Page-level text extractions

+---+

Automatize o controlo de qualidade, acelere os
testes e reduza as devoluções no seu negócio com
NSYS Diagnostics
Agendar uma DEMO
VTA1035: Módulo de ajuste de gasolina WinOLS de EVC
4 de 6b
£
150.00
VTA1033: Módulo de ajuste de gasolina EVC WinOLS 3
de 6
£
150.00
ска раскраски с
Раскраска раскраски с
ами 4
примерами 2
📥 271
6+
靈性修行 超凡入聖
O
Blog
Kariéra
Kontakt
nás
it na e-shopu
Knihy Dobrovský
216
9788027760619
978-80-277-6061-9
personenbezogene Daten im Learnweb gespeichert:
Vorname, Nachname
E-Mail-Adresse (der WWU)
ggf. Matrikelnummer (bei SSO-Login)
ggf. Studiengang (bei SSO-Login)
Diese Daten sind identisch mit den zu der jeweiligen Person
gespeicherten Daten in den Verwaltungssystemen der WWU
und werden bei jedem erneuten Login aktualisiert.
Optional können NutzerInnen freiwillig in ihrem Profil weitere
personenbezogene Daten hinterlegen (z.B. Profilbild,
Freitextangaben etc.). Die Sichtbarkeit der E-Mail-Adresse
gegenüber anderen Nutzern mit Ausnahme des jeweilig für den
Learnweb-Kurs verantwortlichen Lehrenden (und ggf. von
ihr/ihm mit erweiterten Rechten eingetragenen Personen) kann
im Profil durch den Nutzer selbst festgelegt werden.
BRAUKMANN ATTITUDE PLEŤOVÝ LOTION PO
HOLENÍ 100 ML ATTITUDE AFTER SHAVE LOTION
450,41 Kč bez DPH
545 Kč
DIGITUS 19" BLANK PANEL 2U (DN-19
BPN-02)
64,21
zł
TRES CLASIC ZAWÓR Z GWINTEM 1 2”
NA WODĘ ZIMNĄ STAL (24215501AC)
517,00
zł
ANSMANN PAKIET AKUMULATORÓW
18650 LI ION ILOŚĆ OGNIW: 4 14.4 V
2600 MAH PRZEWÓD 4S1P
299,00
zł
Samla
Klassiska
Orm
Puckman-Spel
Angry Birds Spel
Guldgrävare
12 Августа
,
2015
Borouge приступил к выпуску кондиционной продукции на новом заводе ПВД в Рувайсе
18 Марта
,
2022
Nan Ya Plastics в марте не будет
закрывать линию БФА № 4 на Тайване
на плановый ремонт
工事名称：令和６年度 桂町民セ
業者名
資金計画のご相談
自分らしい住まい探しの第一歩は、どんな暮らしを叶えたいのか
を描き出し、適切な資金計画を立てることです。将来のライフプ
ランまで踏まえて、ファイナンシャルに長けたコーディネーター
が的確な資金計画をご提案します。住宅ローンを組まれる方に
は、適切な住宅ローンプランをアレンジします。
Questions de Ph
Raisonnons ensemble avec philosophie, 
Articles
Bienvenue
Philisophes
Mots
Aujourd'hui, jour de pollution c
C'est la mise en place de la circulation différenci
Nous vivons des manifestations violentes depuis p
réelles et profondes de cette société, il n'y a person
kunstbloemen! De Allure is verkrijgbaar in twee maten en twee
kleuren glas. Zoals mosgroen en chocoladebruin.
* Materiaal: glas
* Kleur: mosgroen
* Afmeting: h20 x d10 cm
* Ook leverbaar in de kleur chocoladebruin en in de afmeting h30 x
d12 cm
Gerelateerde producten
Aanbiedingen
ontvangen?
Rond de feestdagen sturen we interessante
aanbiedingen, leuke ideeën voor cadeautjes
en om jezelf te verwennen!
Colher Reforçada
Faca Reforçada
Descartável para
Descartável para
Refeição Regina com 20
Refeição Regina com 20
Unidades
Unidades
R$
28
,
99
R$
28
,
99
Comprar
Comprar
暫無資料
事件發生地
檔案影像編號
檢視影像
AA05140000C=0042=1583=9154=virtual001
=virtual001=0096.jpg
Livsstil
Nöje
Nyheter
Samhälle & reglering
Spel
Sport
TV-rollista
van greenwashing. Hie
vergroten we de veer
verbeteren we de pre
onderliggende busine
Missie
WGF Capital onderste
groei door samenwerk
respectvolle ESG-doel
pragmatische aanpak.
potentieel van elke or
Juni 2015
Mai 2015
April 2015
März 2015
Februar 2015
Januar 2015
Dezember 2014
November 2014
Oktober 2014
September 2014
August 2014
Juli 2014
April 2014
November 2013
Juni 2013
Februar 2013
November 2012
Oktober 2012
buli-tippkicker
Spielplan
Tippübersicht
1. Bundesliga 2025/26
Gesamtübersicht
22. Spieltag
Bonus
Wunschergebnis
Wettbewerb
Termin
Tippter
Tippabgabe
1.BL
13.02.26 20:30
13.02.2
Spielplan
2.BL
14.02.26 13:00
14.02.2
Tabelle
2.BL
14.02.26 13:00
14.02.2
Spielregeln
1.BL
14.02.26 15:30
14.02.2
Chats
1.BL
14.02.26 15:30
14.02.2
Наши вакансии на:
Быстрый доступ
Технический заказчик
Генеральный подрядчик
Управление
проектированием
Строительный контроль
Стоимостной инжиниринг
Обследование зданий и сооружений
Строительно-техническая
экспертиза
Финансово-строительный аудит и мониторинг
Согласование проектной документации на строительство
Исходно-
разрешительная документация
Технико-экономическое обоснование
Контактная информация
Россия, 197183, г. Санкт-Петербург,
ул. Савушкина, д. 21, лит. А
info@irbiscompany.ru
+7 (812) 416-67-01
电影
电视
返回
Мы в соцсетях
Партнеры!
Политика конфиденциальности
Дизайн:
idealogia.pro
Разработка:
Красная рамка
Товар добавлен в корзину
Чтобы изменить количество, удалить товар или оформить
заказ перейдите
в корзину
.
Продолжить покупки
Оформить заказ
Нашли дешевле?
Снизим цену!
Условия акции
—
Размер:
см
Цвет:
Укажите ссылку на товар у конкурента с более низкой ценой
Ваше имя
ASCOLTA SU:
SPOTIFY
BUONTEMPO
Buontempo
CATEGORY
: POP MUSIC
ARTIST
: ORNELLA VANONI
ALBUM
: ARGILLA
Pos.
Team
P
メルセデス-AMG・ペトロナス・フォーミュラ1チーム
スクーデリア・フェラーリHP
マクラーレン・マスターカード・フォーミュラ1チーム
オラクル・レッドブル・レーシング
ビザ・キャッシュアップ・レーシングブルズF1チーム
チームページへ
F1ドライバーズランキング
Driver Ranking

+---+

■ WORK ORDER
In full and without alteration, reproduce the records above.

■ YOUR SOLUTION
Automatize o controlo de qualidade, acelere os
testes e reduza as devoluções no seu negócio com
NSYS Diagnostics
Agendar uma DEMO
VTA1035: Módulo de ajuste de gasolina WinOLS de EVC
4 de 6b
£
150.00
VTA1033: Módulo de ajuste de gasolina EVC WinOLS 3
de 6
£
150.00
ска раскраски с
Раскраска раскраски с
ами 4
примерами 2
📥 271
6+
靈性修行 超凡入聖
O
Blog
Kariéra
Kontakt
nás
it na e-shopu
Knihy Dobrovský
216
9788027760619
978-80-277-6061-9
personenbezogene Daten im Learnweb gespeichert:
Vorname, Nachname
E-Mail-Adresse (der WWU)
ggf. Matrikelnummer (bei SSO-Login)
ggf. Studiengang (bei SSO-Login)
Diese Daten sind identisch mit den zu der jeweiligen Person
gespeicherten Daten in den Verwaltungssystemen der WWU
und werden bei jedem erneuten Login aktualisiert.
Optional können NutzerInnen freiwillig in ihrem Profil weitere
personenbezogene Daten hinterlegen (z.B. Profilbild,
Freitextangaben etc.). Die Sichtbarkeit der E-Mail-Adresse
gegenüber anderen Nutzern mit Ausnahme des jeweilig für den
Learnweb-Kurs verantwortlichen Lehrenden (und ggf. von
ihr/ihm mit erweiterten Rechten eingetragenen Personen) kann
im Profil durch den Nutzer selbst festgelegt werden.
BRAUKMANN ATTITUDE PLEŤOVÝ LOTION PO
HOLENÍ 100 ML ATTITUDE AFTER SHAVE LOTION
450,41 Kč bez DPH
545 Kč
DIGITUS 19" BLANK PANEL 2U (DN-19
BPN-02)
64,21
zł
TRES CLASIC ZAWÓR Z GWINTEM 1 2”
NA WODĘ ZIMNĄ STAL (24215501AC)
517,00
zł
ANSMANN PAKIET AKUMULATORÓW
18650 LI ION ILOŚĆ OGNIW: 4 14.4 V
2600 MAH PRZEWÓD 4S1P
299,00
zł
Samla
Klassiska
Orm
Puckman-Spel
Angry Birds Spel
Guldgrävare
12 Августа
,
2015
Borouge приступил к выпуску кондиционной продукции на новом заводе ПВД в Рувайсе
18 Марта
,
2022
Nan Ya Plastics в марте не будет
закрывать линию БФА № 4 на Тайване
на плановый ремонт
工事名称：令和６年度 桂町民セ
業者名
資金計画のご相談
自分らしい住まい探しの第一歩は、どんな暮らしを叶えたいのか
を描き出し、適切な資金計画を立てることです。将来のライフプ
ランまで踏まえて、ファイナンシャルに長けたコーディネーター
が的確な資金計画をご提案します。住宅ローンを組まれる方に
は、適切な住宅ローンプランをアレンジします。
Questions de Ph
Raisonnons ensemble avec philosophie, 
Articles
Bienvenue
Philisophes
Mots
Aujourd'hui, jour de pollution c
C'est la mise en place de la circulation différenci
Nous vivons des manifestations violentes depuis p
réelles et profondes de cette société, il n'y a person
kunstbloemen! De Allure is verkrijgbaar in twee maten en twee
kleuren glas. Zoals mosgroen en chocoladebruin.
* Materiaal: glas
* Kleur: mosgroen
* Afmeting: h20 x d10 cm
* Ook leverbaar in de kleur chocoladebruin en in de afmeting h30 x
d12 cm
Gerelateerde producten
Aanbiedingen
ontvangen?
Rond de feestdagen sturen we interessante
aanbiedingen, leuke ideeën voor cadeautjes
en om jezelf te verwennen!
Colher Reforçada
Faca Reforçada
Descartável para
Descartável para
Refeição Regina com 20
Refeição Regina com 20
Unidades
Unidades
R$
28
,
99
R$
28
,
99
Comprar
Comprar
暫無資料
事件發生地
檔案影像編號
檢視影像
AA05140000C=0042=1583=9154=virtual001
=virtual001=0096.jpg
Livsstil
Nöje
Nyheter
Samhälle & reglering
Spel
Sport
TV-rollista
van greenwashing. Hie
vergroten we de veer
verbeteren we de pre
onderliggende busine
Missie
WGF Capital onderste
groei door samenwerk
respectvolle ESG-doel
pragmatische aanpak.
potentieel van elke or
Juni 2015
Mai 2015
April 2015
März 2015
Februar 2015
Januar 2015
Dezember 2014
November 2014
Oktober 2014
September 2014
August 2014
Juli 2014
April 2014
November 2013
Juni 2013
Februar 2013
November 2012
Oktober 2012
buli-tippkicker
Spielplan
Tippübersicht
1. Bundesliga 2025/26
Gesamtübersicht
22. Spieltag
Bonus
Wunschergebnis
Wettbewerb
Termin
Tippter
Tippabgabe
1.BL
13.02.26 20:30
13.02.2
Spielplan
2.BL
14.02.26 13:00
14.02.2
Tabelle
2.BL
14.02.26 13:00
14.02.2
Spielregeln
1.BL
14.02.26 15:30
14.02.2
Chats
1.BL
14.02.26 15:30
14.02.2
Наши вакансии на:
Быстрый доступ
Технический заказчик
Генеральный подрядчик
Управление
проектированием
Строительный контроль
Стоимостной инжиниринг
Обследование зданий и сооружений
Строительно-техническая
экспертиза
Финансово-строительный аудит и мониторинг
Согласование проектной документации на строительство
Исходно-
разрешительная документация
Технико-экономическое обоснование
Контактная информация
Россия, 197183, г. Санкт-Петербург,
ул. Савушкина, д. 21, лит. А
info@irbiscompany.ru
+7 (812) 416-67-01
电影
电视
返回
Мы в соцсетях
Партнеры!
Политика конфиденциальности
Дизайн:
idealogia.pro
Разработка:
Красная рамка
Товар добавлен в корзину
Чтобы изменить количество, удалить товар или оформить
заказ перейдите
в корзину
.
Продолжить покупки
Оформить заказ
Нашли дешевле?
Снизим цену!
Условия акции
—
Размер:
см
Цвет:
Укажите ссылку на товар у конкурента с более низкой ценой
Ваше имя
ASCOLTA SU:
SPOTIFY
BUONTEMPO
Buontempo
CATEGORY
: POP MUSIC
ARTIST
: ORNELLA VANONI
ALBUM
: ARGILLA
Pos.
Team
P
メルセデス-AMG・ペトロナス・フォーミュラ1チーム
スクーデリア・フェラーリHP
マクラーレン・マスターカード・フォーミュラ1チーム
オラクル・レッドブル・レーシング
ビザ・キャッシュアップ・レーシングブルズF1チーム
チームページへ
F1ドライバーズランキング
Driver Ranking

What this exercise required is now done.